This is a submission for the Hermes Agent Challenge.
Last week I wrote about trace-merge, which takes N agent JSONL logs and stitches them into one chronological stream. It works. But the merged file from a three-agent run with a few hundred steps has somewhere around 5000 events in it. That file is not debuggable by eye.
What I actually wanted was: show me only the events from worker2, between t=1.2s and t=3.8s, where the event had an error field. That's a query. I needed a filter.
The problem with grep + jq pipelines
My first attempt was a shell one-liner:
cat merged.jsonl | jq 'select(.lane == "worker2" and .error != null)'
This works once. The second time I need a slightly different query I write a slightly different one-liner. Three runs in, I have three different one-liners and no memory of which one was for which debugging session. The fourth time, I want to combine lane + time range + kind, and the jq expression is getting long enough that I start making typos.
The pattern I wanted was composable predicates that I could mix and match, with a CLI for the common cases. That is trace-filter.
Basic usage
from trace_filter import filter_trace, load_jsonl
events = load_jsonl("merged.jsonl")
# Simple keyword filters (all ANDed)
result = filter_trace(events,
lane="worker2",
kind="tool_call",
after=1779638601.2,
before=1779638603.8,
)
print(f"{len(result)} matching events")
CLI version of the same query:
python3 -m trace_filter merged.jsonl \
--lane worker2 \
--kind tool_call \
--after 1779638601.2 \
--before 1779638603.8
Composable predicates
For anything more complex, you build predicates and combine them:
from trace_filter import (
filter_trace,
all_of,
any_of,
lane_is,
kind_is,
has_error,
negate,
field_contains,
)
# Worker2 events that are tool calls OR tool errors, but not session lifecycle
result = filter_trace(events, predicate=all_of(
lane_is("worker2"),
any_of(kind_is("tool_call"), kind_is("tool_ok")),
negate(has_error()),
))
Every predicate is a Callable[[dict], bool]. They compose cleanly because the types are trivial. all_of() is just all(p(event) for p in preds). No magic, no DSL.
The predicate table
| Predicate | What it does |
|---|---|
lane_is(name) |
event["lane"] == name |
kind_is(name) |
matches kind, event_type, or type field |
field_equals(key, value) |
any field, supports dot-notation (meta.tool) |
field_contains(key, substr) |
substring match on any string field |
after_ts(ts) |
ts >= ts (seconds since epoch) |
before_ts(ts) |
ts < ts |
has_error() |
truthy error field |
all_of(*preds) |
AND |
any_of(*preds) |
OR |
negate(pred) |
NOT |
The dot-notation in field_equals was a small thing I added after needing it once: my Hermes agents log structured metadata like {"meta": {"tool": "search_web"}} and I wanted to filter on meta.tool without flattening the whole event first.
Timestamp handling
trace-filter recognizes the same timestamp shapes as trace-merge: float seconds, int seconds, int milliseconds (heuristic: anything above 1e12), and ISO 8601 strings. The key is auto-detected from ts, timestamp, or time on each event.
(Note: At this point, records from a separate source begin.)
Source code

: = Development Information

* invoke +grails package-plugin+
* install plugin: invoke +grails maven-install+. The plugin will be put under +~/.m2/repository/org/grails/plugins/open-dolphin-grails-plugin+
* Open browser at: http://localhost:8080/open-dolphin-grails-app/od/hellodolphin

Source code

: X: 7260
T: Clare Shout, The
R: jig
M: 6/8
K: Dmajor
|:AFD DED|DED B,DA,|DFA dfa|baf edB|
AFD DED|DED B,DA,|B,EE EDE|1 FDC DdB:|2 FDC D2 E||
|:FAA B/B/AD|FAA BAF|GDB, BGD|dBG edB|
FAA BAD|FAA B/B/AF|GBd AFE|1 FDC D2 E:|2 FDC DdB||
This matters because three of the libraries I use for agent logging do not agree on timestamp format. trace-filter normalizes them all so --after and --before work across mixed-format files without any preprocessing step.
Writing filtered results
If I want to keep the filtered slice for later:
from trace_filter import write_jsonl
n = write_jsonl(result, "worker2_errors.jsonl")
Or from the CLI:
python3 -m trace_filter merged.jsonl --errors -o errors.jsonl
Then I can feed errors.jsonl into trace-tree to see the call tree for just those events, or into tool-call-diff to compare the error pattern across two runs.
Where it fits in the chain
I have a small toolchain now that I use across my Hermes multi-agent runs:
- Agents write JSONL logs (agenttrace, agentleash, or my own scripts)
- trace-merge stitches them into one chronological stream
- trace-filter drills down to the events I care about
- trace-tree renders the filtered slice as a readable tree
- tool-call-diff compares filtered slices across runs
Each tool reads and writes plain JSONL, so I can pipe them. The filter step is the piece that keeps the later steps from being overwhelmed by noise.
Technical notes
58 tests. Zero runtime dependencies. Python 3.10+. About 200 lines of library code (predicates + filter engine), another 80 lines of CLI wrapper.
The test file for predicates goes through every leaf predicate and every combinator, including the edge cases that caught me during development: has_error() with a falsy error field (empty string vs. None vs. missing), before_ts being strictly less-than rather than less-than-or-equal (which matters when two events share the same timestamp), and the dot-notation case where the parent field exists but is a string rather than a dict.